Consumer inflation will be the most important economic data release of the week. Most economists expect the headline figure to have dipped just below the midpoint of the Reserve Bank’s inflation target range, but a surprise drop cannot be ruled out.

London-based Capital Economics is putting its head on a block, forecasting that consumer inflation fell to a six-month low of 4.0% in July, having averaged 4.4% over the past quarter.

This is far below the consensus estimate that the consumer price index (CPI) moderated only slightly to 4.4% year on year from 4.5% year on year in June.

A large undershoot in the CPI would signal that demand in the economy is even weaker than previously thought. This would strengthen the odds of another interest rate cut when the Bank meets in September, though markets are not expecting it to move again until early 2020.

Much will depend on whether recent rand weakness above R15/$ is sustained.

Capital Economics senior emerging markets economist John Ashbourne thinks a combination of political shocks, a wide current account deficit and an increasingly difficult global backdrop will continue to weigh on the currency.

The economic research consultancy has cut its end-year forecast from R15/$ to 16.50/$. However, Ashbourne still thinks inflation will ease in the third quarter given how weak the pass-through from movements in the currency into domestic prices has become.

Forecasting the latest CPI figure is complicated by the fact that municipalities were awarded an average electricity price increase of 15.63% from July.

This added an estimated 0.2 percentage points to headline inflation in July, but this was more than offset by a sharp 5.7% year-on-year fall in fuel prices during the month, according to Ashbourne.

“If we’re right about inflation, another decline would strengthen our view that policymakers will have a small window to cut their key rate from 6.50% to 6.25% in September,” he says.

Absa economist Miyelani Maluleke is almost as bullish on inflation. He expects the CPI to ease to 4.2% year on year in July and to track around 4.5% through to the year-end, mainly due to base effects on fuel.

“However, these base effects will wear out in the first quarter of 2020 and we could see headline CPI inflation rise to about 5.5% by that time,” he warns.

Investec economist Kamilla Kaplan expects consumer inflation to average 4.6% year on year in 2019.

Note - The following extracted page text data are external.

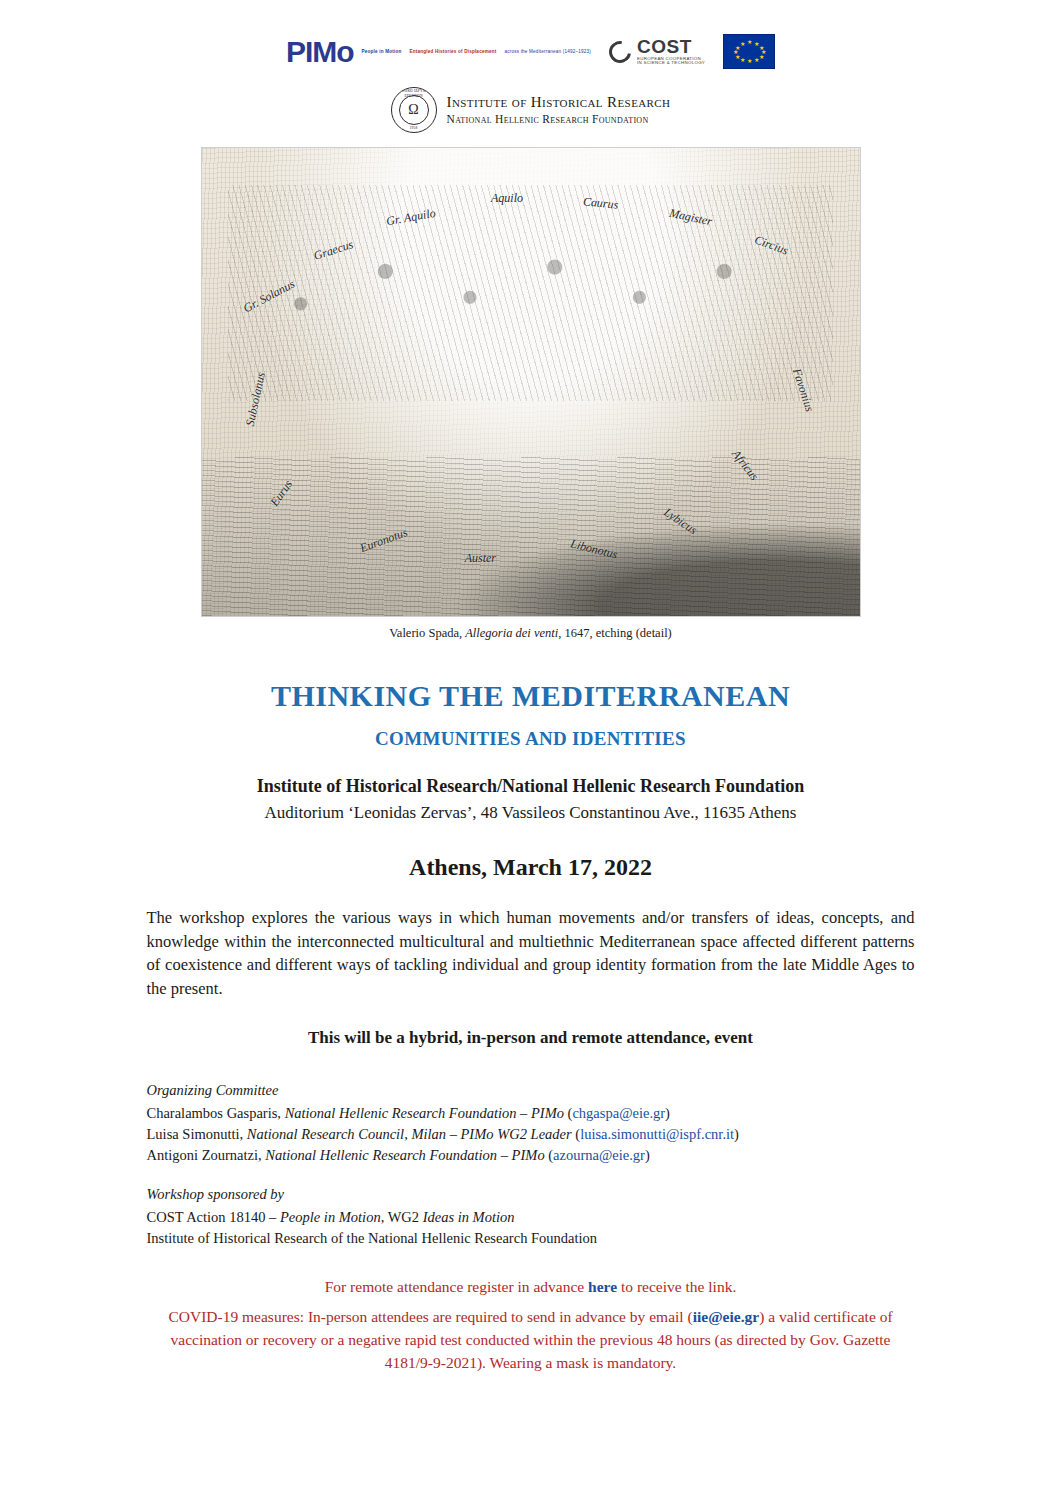PIMo
People in Motion
Entangled Histories of Displacement
across the Mediterranean (1492–1923)
COST
EUROPEAN COOPERATION
IN SCIENCE & TECHNOLOGY
★ ★ ★ ★ ★ ★ ★ ★ ★ ★ ★ ★
ΕΘΝΙΚΟ ΙΔΡΥΜΑ ΕΡΕΥΝΩΝ
Ω
1958
Institute of Historical Research
National Hellenic Research Foundation
Gr. Solanus Graecus Gr. Aquilo Aquilo Caurus Magister Circius Subsolanus Eurus Euronotus Auster Libonotus Lybicus Africus Favonius
Valerio Spada, Allegoria dei venti, 1647, etching (detail)
Thinking the Mediterranean
Communities and Identities
Institute of Historical Research/National Hellenic Research Foundation
Auditorium ‘Leonidas Zervas’, 48 Vassileos Constantinou Ave., 11635 Athens
Athens, March 17, 2022
The workshop explores the various ways in which human movements and/or transfers of ideas, concepts, and knowledge within the interconnected multicultural and multiethnic Mediterranean space affected different patterns of coexistence and different ways of tackling individual and group identity formation from the late Middle Ages to the present.
This will be a hybrid, in-person and remote attendance, event
Organizing Committee
Charalambos Gasparis, National Hellenic Research Foundation – PIMo (chgaspa@eie.gr)
Luisa Simonutti, National Research Council, Milan – PIMo WG2 Leader (luisa.simonutti@ispf.cnr.it)
Antigoni Zournatzi, National Hellenic Research Foundation – PIMo (azourna@eie.gr)
Workshop sponsored by
COST Action 18140 – People in Motion, WG2 Ideas in Motion
Institute of Historical Research of the National Hellenic Research Foundation
For remote attendance register in advance here to receive the link.
COVID-19 measures: In-person attendees are required to send in advance by email (iie@eie.gr) a valid certificate of vaccination or recovery or a negative rapid test conducted within the previous 48 hours (as directed by Gov. Gazette 4181/9-9-2021). Wearing a mask is mandatory.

“Slowing wage growth, the moderation of inflation expectations to multiyear lows, sluggish economic growth and weak pass-through from rand depreciation [all] point to an absence of meaningful upside inflationary pressures,” she says.

On Wednesday economists will be scrutinising the Reserve Bank’s June leading business cycle indicator for signs of a near-term growth recovery, given that much of the recent data suggests that growth has picked up after the first-quarter contraction.

The indicator disappointed in May, declining by -1.6% month on month and by -1.9% year on year, the eighth consecutive month of year-on-year declines.

FNB Commercial Property Finance strategist John Loos expects the indicator to contract again slightly in June, though not as severely as in May, showing that the economy remains under pressure despite a few brighter spots.